• _TASK INSTRUCTIONS_: Give only the lines from the line with "For issues and" to the line with "4. Verify your OpenAI API key is working" once more, substituting "configuration settings" for "configuration options" and leaving everything else as it is.

• _SUPPLIED DATA_:
******************************

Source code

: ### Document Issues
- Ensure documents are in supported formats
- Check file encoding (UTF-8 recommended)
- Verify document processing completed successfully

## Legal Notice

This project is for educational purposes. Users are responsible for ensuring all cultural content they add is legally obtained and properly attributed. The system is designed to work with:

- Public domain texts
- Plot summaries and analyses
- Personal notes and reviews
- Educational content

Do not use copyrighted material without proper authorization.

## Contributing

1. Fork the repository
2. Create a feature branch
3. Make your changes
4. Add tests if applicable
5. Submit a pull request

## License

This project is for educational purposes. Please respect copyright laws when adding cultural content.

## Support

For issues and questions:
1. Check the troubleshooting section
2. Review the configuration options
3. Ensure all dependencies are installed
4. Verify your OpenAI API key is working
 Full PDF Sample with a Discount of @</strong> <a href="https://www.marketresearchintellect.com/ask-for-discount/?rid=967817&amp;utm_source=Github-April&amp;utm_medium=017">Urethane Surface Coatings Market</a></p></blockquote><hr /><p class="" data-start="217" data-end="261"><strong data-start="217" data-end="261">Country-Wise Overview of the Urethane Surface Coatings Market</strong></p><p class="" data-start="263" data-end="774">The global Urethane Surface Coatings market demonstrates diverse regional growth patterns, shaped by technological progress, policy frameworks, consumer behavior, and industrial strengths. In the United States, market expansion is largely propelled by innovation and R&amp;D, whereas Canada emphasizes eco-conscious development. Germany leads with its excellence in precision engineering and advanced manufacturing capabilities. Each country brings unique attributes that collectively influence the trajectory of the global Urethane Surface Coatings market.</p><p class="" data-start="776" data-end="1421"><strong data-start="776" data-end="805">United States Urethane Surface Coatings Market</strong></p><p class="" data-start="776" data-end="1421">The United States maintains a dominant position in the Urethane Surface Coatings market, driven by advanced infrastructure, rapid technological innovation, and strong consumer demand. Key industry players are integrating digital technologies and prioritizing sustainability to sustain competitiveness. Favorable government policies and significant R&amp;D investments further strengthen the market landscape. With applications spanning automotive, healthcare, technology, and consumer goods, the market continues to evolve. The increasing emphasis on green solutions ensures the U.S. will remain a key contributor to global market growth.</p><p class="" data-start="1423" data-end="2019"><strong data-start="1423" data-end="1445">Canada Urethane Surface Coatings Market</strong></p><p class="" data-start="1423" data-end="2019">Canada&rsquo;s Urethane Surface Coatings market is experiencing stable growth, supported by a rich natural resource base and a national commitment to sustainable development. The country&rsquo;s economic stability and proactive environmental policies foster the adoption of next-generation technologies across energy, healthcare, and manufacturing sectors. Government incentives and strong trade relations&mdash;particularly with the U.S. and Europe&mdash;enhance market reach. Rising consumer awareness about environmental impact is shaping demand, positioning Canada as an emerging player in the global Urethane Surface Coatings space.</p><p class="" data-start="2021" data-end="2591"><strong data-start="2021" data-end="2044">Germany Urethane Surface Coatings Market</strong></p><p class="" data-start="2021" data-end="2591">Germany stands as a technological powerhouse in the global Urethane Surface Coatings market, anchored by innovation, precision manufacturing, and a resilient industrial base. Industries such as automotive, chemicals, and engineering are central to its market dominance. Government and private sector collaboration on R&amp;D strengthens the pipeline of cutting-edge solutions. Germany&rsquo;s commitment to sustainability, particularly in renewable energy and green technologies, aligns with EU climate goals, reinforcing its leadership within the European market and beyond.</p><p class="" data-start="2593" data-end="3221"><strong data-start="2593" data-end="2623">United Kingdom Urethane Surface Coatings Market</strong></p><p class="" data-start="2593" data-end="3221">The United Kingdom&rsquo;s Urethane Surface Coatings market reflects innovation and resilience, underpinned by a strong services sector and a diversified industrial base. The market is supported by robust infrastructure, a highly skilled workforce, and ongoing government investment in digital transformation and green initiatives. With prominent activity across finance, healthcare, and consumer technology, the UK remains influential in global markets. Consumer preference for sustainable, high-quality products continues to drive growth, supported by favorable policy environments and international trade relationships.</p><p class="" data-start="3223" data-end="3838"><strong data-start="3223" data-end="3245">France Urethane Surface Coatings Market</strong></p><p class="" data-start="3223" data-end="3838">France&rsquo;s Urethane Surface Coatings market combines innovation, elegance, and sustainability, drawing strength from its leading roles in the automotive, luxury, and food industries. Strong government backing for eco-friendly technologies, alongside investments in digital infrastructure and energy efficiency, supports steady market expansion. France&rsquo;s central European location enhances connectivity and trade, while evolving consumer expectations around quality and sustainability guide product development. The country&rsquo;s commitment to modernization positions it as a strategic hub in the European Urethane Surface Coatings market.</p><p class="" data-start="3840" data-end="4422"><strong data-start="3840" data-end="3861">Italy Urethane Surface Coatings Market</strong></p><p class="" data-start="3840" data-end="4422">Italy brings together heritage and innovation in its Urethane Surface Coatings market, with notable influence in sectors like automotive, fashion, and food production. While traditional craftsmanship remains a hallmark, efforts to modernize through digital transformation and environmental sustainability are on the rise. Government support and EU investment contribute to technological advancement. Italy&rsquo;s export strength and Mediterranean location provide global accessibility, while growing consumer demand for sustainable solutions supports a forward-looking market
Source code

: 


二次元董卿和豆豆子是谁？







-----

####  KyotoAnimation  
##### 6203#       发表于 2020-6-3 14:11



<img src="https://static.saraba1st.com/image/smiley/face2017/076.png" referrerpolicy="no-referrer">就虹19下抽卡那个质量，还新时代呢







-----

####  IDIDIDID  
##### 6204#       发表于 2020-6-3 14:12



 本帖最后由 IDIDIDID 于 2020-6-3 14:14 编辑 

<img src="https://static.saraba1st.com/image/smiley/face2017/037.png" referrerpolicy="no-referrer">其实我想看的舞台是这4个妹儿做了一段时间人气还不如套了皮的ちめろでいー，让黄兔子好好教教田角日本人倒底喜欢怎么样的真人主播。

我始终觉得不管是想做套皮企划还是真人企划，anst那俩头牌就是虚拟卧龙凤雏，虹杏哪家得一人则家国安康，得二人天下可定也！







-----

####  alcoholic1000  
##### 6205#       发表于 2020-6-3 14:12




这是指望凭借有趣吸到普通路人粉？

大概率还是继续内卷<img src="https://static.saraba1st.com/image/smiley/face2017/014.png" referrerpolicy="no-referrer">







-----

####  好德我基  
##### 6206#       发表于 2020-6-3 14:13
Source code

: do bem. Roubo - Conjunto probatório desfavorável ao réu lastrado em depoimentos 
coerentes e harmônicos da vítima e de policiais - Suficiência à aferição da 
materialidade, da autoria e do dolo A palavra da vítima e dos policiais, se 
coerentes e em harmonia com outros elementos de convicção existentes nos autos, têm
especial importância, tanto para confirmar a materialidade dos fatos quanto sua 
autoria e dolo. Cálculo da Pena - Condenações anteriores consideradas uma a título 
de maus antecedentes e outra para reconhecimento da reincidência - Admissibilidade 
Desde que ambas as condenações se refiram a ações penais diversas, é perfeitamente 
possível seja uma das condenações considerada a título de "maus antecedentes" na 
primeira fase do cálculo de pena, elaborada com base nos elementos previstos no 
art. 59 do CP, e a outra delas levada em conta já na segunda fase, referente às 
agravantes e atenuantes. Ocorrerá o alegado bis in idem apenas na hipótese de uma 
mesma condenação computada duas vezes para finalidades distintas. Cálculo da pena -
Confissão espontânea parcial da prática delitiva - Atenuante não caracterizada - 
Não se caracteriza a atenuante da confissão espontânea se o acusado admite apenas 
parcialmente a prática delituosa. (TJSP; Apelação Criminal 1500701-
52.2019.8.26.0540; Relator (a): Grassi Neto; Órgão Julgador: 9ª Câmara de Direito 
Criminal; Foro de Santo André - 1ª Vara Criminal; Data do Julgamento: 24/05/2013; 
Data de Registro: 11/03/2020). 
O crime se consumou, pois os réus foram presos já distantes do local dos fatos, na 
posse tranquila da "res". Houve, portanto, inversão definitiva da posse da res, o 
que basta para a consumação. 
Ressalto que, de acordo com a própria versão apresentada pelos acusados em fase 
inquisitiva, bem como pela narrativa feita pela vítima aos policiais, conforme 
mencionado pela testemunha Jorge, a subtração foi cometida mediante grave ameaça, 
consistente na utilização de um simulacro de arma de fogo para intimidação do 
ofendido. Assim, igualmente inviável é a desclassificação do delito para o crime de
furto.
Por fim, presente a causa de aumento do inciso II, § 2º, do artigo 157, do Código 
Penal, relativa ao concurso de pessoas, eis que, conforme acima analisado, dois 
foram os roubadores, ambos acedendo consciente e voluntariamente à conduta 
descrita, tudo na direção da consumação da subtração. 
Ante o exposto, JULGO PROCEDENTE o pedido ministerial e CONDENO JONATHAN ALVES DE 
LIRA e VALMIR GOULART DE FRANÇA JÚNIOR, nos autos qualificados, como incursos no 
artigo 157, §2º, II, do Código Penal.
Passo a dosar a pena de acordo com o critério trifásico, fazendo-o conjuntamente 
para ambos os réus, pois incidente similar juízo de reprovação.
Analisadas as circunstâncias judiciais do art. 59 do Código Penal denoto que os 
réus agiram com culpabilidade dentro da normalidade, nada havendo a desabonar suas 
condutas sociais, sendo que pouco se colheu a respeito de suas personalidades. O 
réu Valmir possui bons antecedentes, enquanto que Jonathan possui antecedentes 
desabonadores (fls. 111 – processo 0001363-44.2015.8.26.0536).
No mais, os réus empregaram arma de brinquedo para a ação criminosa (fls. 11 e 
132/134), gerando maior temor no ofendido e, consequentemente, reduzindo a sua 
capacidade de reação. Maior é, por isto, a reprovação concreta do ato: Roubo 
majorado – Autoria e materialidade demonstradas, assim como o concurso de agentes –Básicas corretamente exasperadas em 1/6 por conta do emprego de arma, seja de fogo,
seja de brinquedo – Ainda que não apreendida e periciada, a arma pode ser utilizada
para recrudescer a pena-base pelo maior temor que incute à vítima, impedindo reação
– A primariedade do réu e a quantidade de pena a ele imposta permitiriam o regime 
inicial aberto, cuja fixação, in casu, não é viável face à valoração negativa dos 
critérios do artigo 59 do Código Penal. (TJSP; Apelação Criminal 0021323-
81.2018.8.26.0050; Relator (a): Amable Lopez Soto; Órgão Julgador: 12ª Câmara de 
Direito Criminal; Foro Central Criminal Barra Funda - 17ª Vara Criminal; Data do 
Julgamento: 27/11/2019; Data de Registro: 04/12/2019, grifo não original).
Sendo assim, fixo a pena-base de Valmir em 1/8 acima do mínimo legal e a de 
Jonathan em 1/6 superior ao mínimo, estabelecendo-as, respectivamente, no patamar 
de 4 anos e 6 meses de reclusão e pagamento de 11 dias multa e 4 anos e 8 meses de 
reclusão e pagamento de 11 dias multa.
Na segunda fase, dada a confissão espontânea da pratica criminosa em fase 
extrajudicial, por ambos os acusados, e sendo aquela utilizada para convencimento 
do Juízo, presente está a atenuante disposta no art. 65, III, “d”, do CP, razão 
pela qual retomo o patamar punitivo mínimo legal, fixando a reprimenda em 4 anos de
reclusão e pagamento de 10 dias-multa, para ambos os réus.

******************************

• _YOUR RESPONSE_:
For issues and questions:
1. Check the troubleshooting section
2. Review the configuration settings
3. Ensure all dependencies are installed
4. Verify your OpenAI API key is working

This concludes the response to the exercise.